Kasus lainnya adalah aksi pembakaran mobil polisi yang dilakukan oleh anggota ormas Gerakan Rakyat Indonesia Bersatu (GRIB) Jaya. Aksi tersebut dipicu oleh penangkapan ketua mereka. Pihak kepolisian menyatakan tengah melakukan pengejaran terhadap pelaku yang masih buron.

Menanggapi hal ini, Ketua Pengurus Besar Nahdlatul Ulama (PBNU), Ahmad Fahrur Rozi atau Gus Fahrur, menyatakan dukungannya terhadap pembubaran ormas yang terlibat dalam kekerasan sipil dan mengambil alih fungsi keamanan negara. Menurutnya, ormas semacam itu sudah tidak dapat dibina dan melanggar Undang-Undang tentang Ormas. Ia menegaskan bahwa negara tidak boleh kalah dengan premanisme.

Sementara itu, Ketua Pimpinan Pusat (PP) Muhammadiyah, Anwar Abbas, berpendapat bahwa tindakan ormas yang meresahkan disebabkan oleh masalah ekonomi. Ia meyakini bahwa anggota ormas yang memiliki pekerjaan dan penghidupan yang layak tidak akan terlibat dalam tindakan yang merugikan masyarakat. Anwar Abbas tidak melihat urgensi untuk merevisi Undang-Undang Ormas, karena menurutnya undang-undang yang baik pun tidak akan efektif jika masalah ekonomi anggota ormas tidak teratasi.

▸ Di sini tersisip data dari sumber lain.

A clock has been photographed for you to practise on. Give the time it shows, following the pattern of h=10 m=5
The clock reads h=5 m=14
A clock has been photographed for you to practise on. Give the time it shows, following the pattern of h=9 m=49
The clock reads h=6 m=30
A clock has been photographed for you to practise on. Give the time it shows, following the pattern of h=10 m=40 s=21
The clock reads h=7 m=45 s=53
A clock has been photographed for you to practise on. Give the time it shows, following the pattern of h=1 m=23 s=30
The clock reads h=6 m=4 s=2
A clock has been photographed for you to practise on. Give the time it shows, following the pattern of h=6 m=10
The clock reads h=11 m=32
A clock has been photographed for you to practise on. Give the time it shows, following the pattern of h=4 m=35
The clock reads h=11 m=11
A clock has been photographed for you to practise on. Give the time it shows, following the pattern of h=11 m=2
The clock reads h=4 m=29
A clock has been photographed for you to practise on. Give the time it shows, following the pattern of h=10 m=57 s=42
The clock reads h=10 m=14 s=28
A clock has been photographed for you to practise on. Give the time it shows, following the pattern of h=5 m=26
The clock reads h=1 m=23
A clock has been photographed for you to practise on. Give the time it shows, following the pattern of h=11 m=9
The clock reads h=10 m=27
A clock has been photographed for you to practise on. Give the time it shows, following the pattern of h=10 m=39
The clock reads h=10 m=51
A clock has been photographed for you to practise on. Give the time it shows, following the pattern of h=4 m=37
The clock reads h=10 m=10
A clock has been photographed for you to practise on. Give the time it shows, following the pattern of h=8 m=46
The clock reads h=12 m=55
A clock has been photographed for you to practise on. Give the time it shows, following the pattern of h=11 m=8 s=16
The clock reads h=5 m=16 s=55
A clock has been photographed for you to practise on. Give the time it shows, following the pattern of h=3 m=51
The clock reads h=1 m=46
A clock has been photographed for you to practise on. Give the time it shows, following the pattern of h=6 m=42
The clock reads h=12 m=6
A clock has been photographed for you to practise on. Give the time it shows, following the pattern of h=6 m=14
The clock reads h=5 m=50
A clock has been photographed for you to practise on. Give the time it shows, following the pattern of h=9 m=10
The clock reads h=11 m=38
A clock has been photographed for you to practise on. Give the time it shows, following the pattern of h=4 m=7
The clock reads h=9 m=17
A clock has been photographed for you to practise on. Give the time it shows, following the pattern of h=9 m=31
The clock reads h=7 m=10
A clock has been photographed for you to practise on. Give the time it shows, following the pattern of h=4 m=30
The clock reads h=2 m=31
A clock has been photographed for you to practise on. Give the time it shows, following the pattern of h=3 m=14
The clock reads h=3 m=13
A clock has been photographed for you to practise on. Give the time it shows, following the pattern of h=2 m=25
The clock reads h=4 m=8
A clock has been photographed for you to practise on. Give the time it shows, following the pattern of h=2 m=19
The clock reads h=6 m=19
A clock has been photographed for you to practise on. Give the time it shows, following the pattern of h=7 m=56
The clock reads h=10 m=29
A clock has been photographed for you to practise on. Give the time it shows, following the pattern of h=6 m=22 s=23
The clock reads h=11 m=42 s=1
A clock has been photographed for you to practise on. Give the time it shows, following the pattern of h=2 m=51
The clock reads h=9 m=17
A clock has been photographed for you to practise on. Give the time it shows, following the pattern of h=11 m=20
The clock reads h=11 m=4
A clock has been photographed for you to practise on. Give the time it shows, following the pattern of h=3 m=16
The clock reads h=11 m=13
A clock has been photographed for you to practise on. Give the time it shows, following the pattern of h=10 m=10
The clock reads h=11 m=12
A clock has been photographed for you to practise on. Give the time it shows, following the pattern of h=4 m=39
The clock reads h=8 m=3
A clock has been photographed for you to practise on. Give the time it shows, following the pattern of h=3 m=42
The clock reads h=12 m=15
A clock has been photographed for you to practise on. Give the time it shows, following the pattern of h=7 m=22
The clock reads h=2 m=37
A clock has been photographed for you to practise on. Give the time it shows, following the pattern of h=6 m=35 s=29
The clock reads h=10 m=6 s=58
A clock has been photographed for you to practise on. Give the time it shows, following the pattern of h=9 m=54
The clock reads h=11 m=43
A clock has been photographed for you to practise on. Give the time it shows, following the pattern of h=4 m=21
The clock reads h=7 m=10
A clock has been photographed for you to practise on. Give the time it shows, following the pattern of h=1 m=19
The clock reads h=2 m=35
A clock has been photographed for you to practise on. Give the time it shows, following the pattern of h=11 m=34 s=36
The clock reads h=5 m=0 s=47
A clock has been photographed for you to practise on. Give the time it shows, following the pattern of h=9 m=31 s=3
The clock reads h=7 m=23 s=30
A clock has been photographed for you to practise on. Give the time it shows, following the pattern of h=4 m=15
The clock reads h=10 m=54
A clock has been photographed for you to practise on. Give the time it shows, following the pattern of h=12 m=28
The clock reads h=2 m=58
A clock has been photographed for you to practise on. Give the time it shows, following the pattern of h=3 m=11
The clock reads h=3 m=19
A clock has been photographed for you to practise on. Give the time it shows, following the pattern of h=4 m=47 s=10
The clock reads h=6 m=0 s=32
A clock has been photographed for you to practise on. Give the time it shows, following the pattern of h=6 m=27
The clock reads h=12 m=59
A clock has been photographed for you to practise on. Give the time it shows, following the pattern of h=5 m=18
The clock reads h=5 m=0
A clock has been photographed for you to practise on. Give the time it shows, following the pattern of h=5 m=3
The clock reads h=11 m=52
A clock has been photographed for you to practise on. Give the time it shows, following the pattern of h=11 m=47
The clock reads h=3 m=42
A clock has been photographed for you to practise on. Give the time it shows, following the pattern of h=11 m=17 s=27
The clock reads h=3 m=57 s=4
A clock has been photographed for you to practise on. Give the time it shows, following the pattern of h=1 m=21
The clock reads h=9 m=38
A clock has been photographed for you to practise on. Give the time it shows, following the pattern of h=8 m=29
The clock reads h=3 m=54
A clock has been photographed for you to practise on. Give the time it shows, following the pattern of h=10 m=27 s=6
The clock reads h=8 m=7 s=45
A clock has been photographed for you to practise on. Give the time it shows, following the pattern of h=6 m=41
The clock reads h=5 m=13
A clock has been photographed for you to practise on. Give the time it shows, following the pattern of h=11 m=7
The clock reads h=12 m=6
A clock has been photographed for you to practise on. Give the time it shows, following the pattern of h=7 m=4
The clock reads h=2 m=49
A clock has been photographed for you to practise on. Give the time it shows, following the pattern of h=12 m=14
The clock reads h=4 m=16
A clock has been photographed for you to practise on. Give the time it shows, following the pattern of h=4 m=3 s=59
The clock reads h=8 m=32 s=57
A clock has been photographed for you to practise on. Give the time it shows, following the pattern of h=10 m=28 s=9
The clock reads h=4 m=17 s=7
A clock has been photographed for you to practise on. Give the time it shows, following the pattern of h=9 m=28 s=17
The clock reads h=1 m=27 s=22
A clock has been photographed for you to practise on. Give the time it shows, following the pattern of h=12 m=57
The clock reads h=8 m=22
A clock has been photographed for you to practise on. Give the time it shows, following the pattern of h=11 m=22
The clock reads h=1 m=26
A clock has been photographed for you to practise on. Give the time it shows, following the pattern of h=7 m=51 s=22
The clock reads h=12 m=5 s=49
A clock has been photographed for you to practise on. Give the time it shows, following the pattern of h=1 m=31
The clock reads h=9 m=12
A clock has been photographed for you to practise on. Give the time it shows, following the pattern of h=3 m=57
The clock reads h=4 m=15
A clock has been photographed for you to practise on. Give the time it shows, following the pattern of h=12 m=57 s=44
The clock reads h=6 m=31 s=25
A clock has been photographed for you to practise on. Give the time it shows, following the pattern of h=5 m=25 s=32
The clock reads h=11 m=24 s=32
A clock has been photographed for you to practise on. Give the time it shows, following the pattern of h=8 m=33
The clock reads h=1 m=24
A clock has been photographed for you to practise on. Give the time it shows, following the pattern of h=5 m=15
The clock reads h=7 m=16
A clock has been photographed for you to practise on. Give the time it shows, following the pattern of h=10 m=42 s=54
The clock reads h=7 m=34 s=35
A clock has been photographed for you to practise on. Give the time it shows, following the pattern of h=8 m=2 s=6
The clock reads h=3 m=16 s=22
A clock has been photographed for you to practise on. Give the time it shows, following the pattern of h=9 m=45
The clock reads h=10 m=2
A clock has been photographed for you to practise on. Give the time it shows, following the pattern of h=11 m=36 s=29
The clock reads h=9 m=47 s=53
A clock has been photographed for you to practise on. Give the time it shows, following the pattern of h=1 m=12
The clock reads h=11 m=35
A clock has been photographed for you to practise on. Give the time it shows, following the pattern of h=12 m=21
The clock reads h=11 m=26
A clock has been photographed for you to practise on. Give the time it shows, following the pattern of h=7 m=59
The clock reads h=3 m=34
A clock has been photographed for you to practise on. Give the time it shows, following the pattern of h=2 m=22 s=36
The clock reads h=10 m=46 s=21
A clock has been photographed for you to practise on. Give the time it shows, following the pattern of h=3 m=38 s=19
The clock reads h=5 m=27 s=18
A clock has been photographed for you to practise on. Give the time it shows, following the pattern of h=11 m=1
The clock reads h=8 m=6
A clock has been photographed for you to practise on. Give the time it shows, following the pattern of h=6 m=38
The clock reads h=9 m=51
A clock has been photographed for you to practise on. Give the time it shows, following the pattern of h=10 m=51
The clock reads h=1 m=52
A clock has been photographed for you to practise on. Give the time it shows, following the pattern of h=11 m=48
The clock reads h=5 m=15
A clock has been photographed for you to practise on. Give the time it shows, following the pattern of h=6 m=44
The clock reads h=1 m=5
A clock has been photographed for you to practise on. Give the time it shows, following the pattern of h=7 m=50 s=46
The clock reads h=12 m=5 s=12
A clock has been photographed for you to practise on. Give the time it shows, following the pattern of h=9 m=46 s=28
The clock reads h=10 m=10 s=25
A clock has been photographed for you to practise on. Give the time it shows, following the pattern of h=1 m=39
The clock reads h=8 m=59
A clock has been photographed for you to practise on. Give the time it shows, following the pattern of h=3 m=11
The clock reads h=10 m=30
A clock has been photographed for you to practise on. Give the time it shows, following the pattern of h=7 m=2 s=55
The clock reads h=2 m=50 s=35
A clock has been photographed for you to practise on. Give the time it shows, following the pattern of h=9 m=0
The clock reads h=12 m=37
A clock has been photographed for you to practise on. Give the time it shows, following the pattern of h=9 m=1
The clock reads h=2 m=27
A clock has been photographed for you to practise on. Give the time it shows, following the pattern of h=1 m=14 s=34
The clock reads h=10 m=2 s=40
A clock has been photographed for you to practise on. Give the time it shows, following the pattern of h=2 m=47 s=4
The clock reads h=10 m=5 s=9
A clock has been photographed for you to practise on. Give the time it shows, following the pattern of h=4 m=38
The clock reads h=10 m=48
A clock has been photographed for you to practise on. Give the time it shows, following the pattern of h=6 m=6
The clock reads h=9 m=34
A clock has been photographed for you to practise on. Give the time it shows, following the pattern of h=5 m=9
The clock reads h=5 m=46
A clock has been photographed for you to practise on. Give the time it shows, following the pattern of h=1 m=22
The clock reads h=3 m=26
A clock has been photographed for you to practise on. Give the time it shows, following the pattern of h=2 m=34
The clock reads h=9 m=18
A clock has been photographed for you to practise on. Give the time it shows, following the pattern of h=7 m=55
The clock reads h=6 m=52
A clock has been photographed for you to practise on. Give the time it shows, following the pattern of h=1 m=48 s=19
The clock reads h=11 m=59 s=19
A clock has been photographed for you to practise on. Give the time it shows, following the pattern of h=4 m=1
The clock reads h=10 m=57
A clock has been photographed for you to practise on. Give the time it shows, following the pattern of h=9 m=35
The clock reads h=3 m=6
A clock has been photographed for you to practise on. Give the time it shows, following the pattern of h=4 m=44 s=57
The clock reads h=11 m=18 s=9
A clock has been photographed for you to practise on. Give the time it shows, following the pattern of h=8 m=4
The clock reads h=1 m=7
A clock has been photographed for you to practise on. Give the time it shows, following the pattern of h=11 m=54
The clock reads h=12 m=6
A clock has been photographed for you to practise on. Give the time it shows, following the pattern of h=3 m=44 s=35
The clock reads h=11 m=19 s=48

Menteri Dalam Negeri (Mendagri) Tito Karnavian membuka wacana revisi Undang-Undang Nomor 17 Tahun 2013 tentang Ormas. Tujuannya adalah untuk memperketat pengawasan terhadap ormas, terutama terkait transparansi keuangan. Tito Karnavian menyoroti banyaknya ormas yang bertindak melampaui batas dan menekankan pentingnya mekanisme audit keuangan untuk mencegah penyalahgunaan kekuasaan.

Tito Karnavian menekankan bahwa revisi UU Ormas harus melalui prosedur legislasi yang melibatkan DPR RI. Ia juga menegaskan bahwa ormas tidak boleh melakukan intimidasi, pemerasan, atau kekerasan. Jika tindakan tersebut dilakukan secara sistematis dan atas perintah ormas, maka organisasi tersebut dapat dikenakan sanksi pidana.

Ketua Komisi II DPR, Rifqinizamy Karsayuda, menyatakan bahwa pihaknya masih menunggu usulan resmi dari pemerintah terkait revisi UU Ormas. Jika usulan tersebut diajukan, Komisi II DPR siap membahas Daftar Inventarisasi Masalah (DIM) terkait UU Ormas.

Polemik mengenai ormas yang meresahkan ini menunjukkan perlunya penanganan yang komprehensif. Pemerintah, organisasi masyarakat, dan DPR perlu bekerja sama untuk mencari solusi yang tepat, baik melalui penegakan hukum, pembinaan ormas, maupun perbaikan kondisi ekonomi anggota ormas.